Replicating Numbers exactly could be difficult but I will take a look. It uses a non-standard number of bits of precision despite storing these as decimal128 in saved files. A recent example I got shared is how the value 2251799813685247 is rounded 2251799813685250 when you try and enter it.

The original example of 0.00016450000000000001 would be truncated by Numbers as it has too many digits after the first 1 so that may well be how it manages the rounding on imprecise floats.

safinaskar commented 11 months ago

When I open that original big file in Numbers, I see 0.00016450000000000000 there

masaccio commented 11 months ago

When I open that original big file in Numbers, I see 0.00016450000000000000 there

Try adding an extra digit to that decimal; it will be rounded. 0.000164500000000000001 rounds to 0.0001645 as soon as you enter It into a cell.

Numbers can add the zeroes at the end to give a number of decimal places which is what you see, but it cannot store more than 15 significant digits. The solution will be to truncate the number of digits to match the imprecision that Numbers has internally. Using decimal.Decimal is not the answer after all as that has more precision than Numbers itself.

I have formatting tests I can generate and can apply each of these to a number that fails to round precisely and see how Numbers presents it with its various formatting options. I've already replicated the output for the simple case by using significant figures rounding.

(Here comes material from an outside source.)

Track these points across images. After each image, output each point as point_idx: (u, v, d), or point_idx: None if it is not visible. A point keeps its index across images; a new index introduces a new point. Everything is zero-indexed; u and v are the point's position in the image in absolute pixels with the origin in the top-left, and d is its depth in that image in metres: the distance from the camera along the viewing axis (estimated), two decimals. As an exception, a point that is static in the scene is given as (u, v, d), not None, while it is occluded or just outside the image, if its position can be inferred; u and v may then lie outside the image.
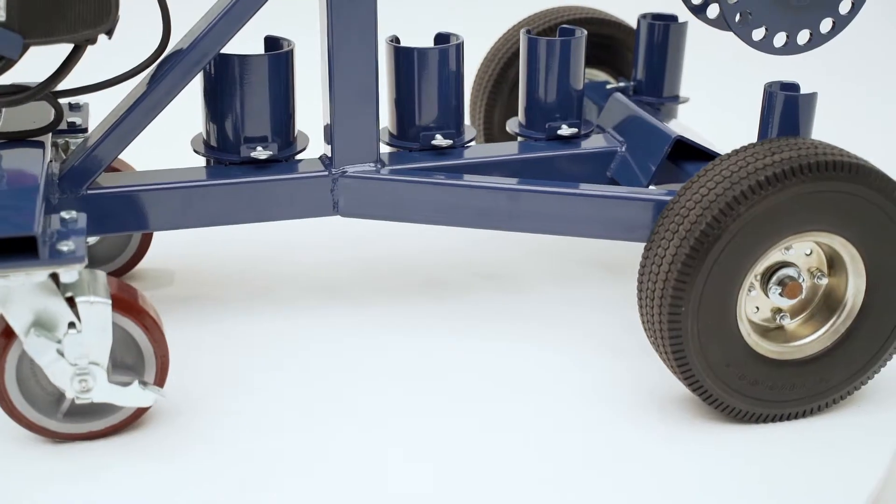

I believe you are looking for the output to match Numbers rather than representing values that Numbers cannot represent. I think matching the behaviour of Numbers is the right approach as well as ensuring that values round trip through load and save.

safinaskar commented 11 months ago

I believe you are looking for the output to match Numbers

Let me tell what I think numbers-parser should do. Let's assume we somehow got some input .numbers file. Let's open it in Numbers. We see that Numbers rendered some number as A. Then let's process the same .numbers file using cat-numbers. Let's assume cat-numbers printed the same number as B. I want these two properties to hold:

I don't need any additional properties. I. e. I don't need preserving trailing zeroes.

Also, let me remind that I already solved my original problem, so actually I don't need anything from numbers-parser anymore. I just share my thoughts to help you

The solution will be to truncate the number of digits to match the imprecision that Numbers has internally

I don't understand why you need this. This may be helpful when producing .numbers files from numbers-parser, but I thought we are talking about consuming them

masaccio commented 11 months ago

In 4.3.0:

% cat-numbers -b --formatting finalt.numbers 
0.00016450000000000000
0.0000000000000001
0.0001645

Regarding your truncation comment: Numbers does not store 0.0001645 as a string but instead converts its internal value to a decimal128 which results in imprecise values during floating point conversion. This is what you were seeing previously.

safinaskar commented 11 months ago

@masaccio, thanks! But this output still looks wrong to me:

# ~/.local/bin/cat-numbers -b /tmp/a.numbers
0.00016450000000000001
1e-16
0.0001645

, because first numbers is wrong and second number is exponential. But if you don't think this is bug, I don't, too

masaccio commented 11 months ago

Thanks again. The first number is a float conversion artefact (fixed). The CSV output has always been default python output so I will leave as-is since it's still correct in a machine-readable context. --formatting is expected to replicate the formatting of numbers including stuff like zero/space padding.